As shown in figure 1, the general design idea of the present invention is：Because gene expression data have high-dimensional, small sample and The characteristics of highly redundant, so needing to carry out the selection of important gene before classifying to it.First, using the greedy of randomization Center algorithm is to weight the selection that local modularization function carries out gene subset as heuristic information.Pass through the spy of multiple randomization Levy selection and produce multiple character subsets, be that Ensemble classifier model forms multiple different training sets.Randomization feature selection approach It is not only that disaggregated model has filtered out important gene, also expands hunting zone of the disaggregated model on feature space.In order to Further improve the classification performance of Ensemble classifier model and improve the efficiency of classification, using the method pair based on neighbour's propagation clustering Base classification is selected, and picks out that otherness is larger and base grader of with preferable classification performance carries out last collection Into.

Fig. 2 is the composition schematic diagram of Ensemble classifier model of the present invention, is comprised the following steps：

(1) feature selecting is carried out using randomization greedy algorithm

1) for gene microarray data, its feature quantity is typically dimension up to ten thousand, so using traditional greed Algorithm is to have obtained a locally optimal solution during key character to select.Opened by random manner rather than according to fixed Photos and sending messages choose first feature, expanding the search space to feature.
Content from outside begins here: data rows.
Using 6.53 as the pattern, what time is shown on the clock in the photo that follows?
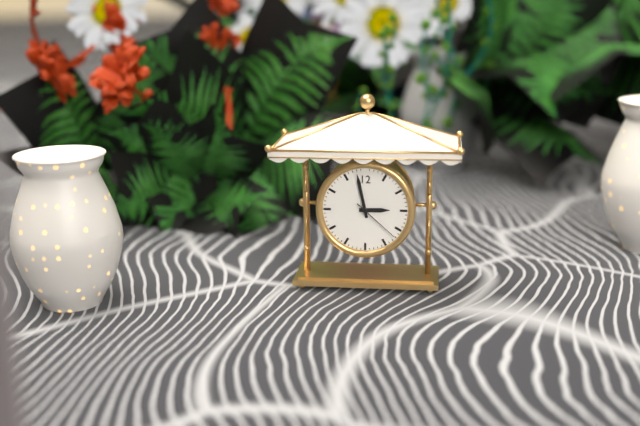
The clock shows 2.58
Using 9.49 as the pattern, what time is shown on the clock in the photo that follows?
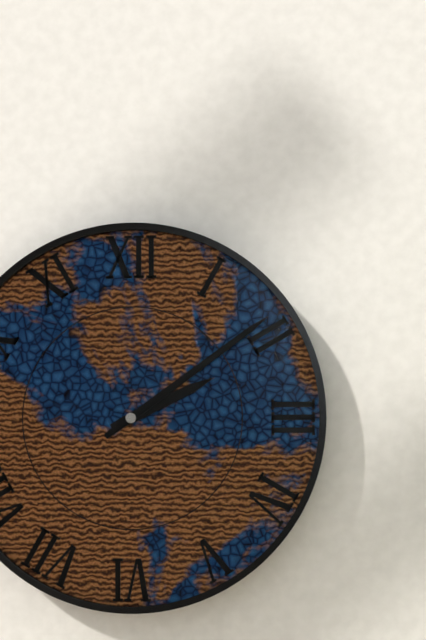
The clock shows 2.09
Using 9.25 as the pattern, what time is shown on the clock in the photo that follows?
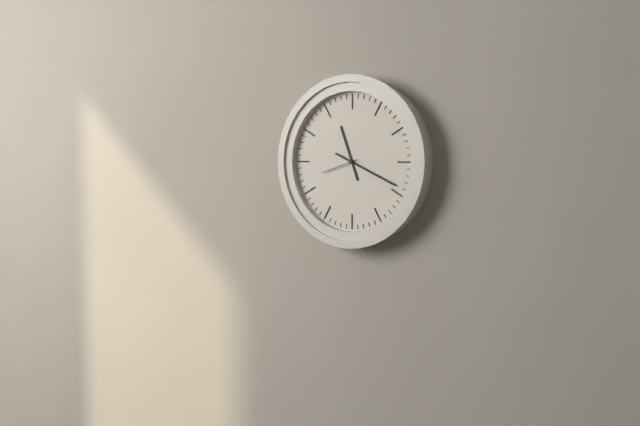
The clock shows 11.19
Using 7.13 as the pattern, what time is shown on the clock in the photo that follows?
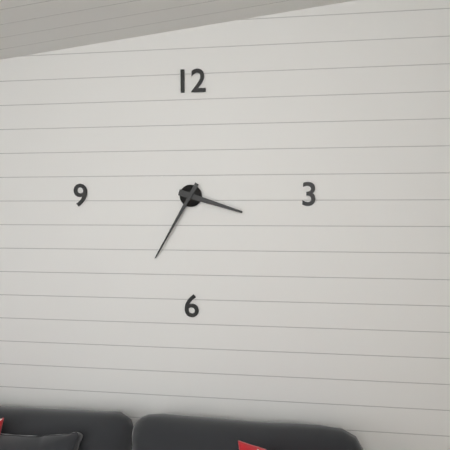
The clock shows 3.35
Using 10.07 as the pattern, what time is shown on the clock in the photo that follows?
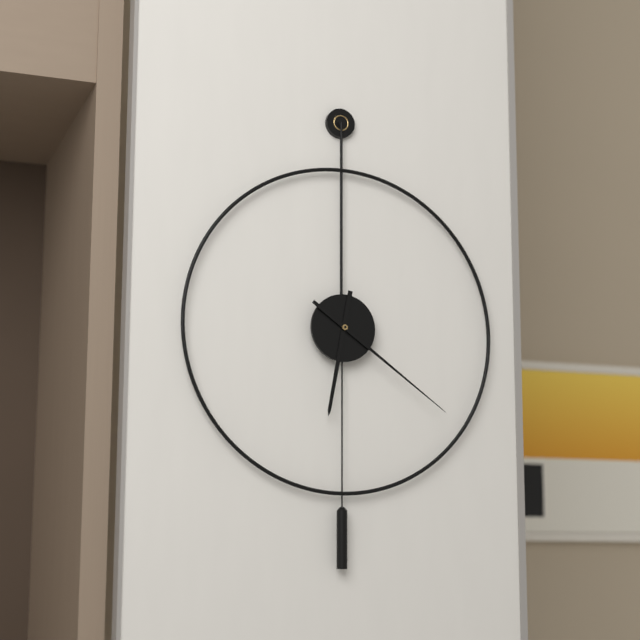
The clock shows 6.21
2) use in complex network as the local modularization function of weighting of community discovery evaluation index as randomization The heuristic information of greedy algorithm

Using preceding to the selection that important gene subset is carried out by the way of addition, its process is as follows：

(a) current character subset F={ } is set

(b) feature is randomly selected to be added in F

(c) for each feature g being not included in F, foundation attribute set F+ { g }, structure weighted undirected graph G (V, A).Sample wherein in data set is as the summit in figure, and any two is for vertex v₁And v₂IfOr PersonThere is weight between two samples for WE=exp (- d (v₁,v₂)) side.k-NN(v₁) include vertex v₁ K neighbours, the distance between sample is calculated using Euclidean distance.During experiment by k values be set to from 1 to 25, progressively it is incremented by using spacing as 2, and find the best k values of classification performance.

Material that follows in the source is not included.